What Is a Fractional Operating Partner?

Most businesses need both financial leadership and operational leadership. Most businesses in the $1M to $20M range can't afford two full-time executives to provide it. Here's what a fractional operating partner is and why it matters.

The fractional CFO has become a well-known concept. The fractional COO is getting there. But most business owners in the $1M to $20M range have the same problem: they need both. The financial side and the operational side are equally broken, equally important, and equally expensive to fix if you try to hire separately for each.

A fractional operating partner covers both functions under one engagement. One person, one relationship, one set of context about your business, applied across finance and operations simultaneously. That is a different thing from hiring a fractional CFO and a fractional COO separately, and it is a different thing from hiring a general business consultant who gives advice without accountability.

What the Role Actually Covers

The specific scope varies by business, but the fractional operating partner typically owns three things: the financial picture, the operational structure, and the connection between the two.

The financial picture

Cash flow forecasting, financial reporting that is actually useful for decision-making, margin analysis by product or customer, and the forward-looking financial story the business needs to make real decisions. Not just what happened last month but what is going to happen in the next 90 days and why.

The operational structure

Processes, accountability frameworks, team structure, and the systems that let the business execute consistently without the founder in every decision. Getting the right things done by the right people with the right information, which is harder than it sounds in a business that grew fast without much infrastructure.

The connection between the two

This is the part that gets missed when finance and operations are separate. A new hire looks affordable until you model what it does to cash flow for the next six months.
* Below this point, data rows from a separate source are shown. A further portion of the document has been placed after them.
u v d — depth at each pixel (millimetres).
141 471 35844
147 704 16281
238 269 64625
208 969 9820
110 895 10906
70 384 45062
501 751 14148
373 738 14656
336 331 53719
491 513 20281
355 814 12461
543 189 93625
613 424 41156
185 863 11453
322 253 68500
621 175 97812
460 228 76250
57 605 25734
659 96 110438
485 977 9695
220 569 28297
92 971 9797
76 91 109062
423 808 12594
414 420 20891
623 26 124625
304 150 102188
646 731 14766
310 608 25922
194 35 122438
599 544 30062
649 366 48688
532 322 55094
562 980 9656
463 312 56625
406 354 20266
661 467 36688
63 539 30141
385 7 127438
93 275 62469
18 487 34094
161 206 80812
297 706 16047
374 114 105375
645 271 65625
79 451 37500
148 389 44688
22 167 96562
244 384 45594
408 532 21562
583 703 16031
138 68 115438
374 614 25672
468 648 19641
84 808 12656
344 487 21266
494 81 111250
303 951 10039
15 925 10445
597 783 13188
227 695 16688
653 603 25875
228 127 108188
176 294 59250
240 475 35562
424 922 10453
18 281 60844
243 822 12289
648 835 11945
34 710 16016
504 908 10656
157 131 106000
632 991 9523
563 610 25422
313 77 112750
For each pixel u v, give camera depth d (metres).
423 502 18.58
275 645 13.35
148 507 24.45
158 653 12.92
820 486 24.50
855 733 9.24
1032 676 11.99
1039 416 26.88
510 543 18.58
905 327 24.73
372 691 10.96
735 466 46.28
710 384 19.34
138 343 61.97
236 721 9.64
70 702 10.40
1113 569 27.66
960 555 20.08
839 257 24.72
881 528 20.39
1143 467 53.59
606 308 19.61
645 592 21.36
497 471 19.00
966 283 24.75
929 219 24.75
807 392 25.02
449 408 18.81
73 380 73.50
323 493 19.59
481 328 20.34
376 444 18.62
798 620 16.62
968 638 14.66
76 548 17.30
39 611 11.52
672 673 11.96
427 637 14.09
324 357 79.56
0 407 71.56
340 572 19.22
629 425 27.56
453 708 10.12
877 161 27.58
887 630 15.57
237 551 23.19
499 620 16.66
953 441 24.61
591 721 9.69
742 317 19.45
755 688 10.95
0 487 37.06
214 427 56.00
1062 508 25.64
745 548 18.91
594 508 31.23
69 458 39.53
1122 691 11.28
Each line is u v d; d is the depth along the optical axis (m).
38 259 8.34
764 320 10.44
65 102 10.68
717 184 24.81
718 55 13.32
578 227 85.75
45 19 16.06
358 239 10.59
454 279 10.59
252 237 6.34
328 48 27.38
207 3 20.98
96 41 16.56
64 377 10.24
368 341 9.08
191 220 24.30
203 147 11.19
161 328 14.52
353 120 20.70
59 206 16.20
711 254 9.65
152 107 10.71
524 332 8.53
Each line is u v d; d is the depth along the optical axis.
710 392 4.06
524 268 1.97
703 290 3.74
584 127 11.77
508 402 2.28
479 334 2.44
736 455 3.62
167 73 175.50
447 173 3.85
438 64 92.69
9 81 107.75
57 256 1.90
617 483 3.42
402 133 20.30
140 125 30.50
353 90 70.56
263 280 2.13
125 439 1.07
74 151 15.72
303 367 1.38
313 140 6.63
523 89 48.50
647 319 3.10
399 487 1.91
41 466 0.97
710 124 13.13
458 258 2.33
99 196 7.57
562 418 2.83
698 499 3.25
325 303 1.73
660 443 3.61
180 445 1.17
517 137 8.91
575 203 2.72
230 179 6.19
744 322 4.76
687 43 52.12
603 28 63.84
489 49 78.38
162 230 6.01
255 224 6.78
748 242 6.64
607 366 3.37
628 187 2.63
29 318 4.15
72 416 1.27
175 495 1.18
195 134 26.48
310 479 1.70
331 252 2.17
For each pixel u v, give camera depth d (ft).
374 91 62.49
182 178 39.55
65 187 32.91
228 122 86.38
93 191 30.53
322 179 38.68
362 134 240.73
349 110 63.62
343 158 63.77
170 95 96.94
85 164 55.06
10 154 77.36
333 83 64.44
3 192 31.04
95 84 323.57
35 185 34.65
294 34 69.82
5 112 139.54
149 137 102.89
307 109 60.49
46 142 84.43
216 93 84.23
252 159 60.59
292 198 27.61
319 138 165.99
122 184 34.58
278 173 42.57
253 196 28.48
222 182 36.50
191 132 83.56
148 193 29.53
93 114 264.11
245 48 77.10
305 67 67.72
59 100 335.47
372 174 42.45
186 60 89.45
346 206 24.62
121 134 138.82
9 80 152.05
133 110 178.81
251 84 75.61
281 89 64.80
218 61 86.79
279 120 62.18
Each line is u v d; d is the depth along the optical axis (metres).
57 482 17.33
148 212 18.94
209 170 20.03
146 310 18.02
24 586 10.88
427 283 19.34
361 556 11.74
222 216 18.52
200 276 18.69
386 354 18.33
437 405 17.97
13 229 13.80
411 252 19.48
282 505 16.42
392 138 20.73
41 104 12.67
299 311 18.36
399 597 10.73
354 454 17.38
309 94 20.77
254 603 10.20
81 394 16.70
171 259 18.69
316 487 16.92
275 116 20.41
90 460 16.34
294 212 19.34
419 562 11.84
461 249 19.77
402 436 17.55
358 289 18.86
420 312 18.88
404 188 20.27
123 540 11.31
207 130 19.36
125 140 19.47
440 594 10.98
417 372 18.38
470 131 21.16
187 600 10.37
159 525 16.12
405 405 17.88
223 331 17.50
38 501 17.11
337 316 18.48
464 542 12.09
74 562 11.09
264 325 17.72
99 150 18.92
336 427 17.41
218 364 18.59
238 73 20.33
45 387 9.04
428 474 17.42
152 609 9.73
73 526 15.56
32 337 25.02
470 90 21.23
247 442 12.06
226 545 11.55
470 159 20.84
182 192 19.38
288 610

A new service line looks profitable until you account for the operational load it adds. A growth decision that makes sense financially may create operational chaos that costs more than the revenue it generates. The fractional operating partner sees both sides at once, which means the decisions are better.

How It Is Different From a Consultant

A consultant comes in, analyzes the business, delivers a set of findings, and leaves. The quality of the work depends on the consultant, but the structure of the engagement almost always produces the same result: a report that gets acted on partially, if at all, because the person who wrote it is no longer in the building.

A fractional operating partner stays in the building. Not physically, necessarily, but in the relationship. They are embedded in the business on an ongoing basis, doing the actual work, building the models, managing the reporting, running the weekly operating review, making the calls that need to be made. They are accountable for the outcome, not just the analysis.

The difference is the same as the difference between a financial advisor who tells you what to do with your money and a CFO who actually manages the financial operations of the business. Both involve expertise. Only one involves execution.

Who Needs One

The businesses that benefit most from a fractional operating partner are in the middle, past survival, not yet scaled. They have real revenue, real customers, and a real business. But the systems, the financial infrastructure, and the team structure haven't kept pace with the growth. The founder is still carrying most of the operational and financial load personally, which is both unsustainable and expensive in terms of opportunity cost.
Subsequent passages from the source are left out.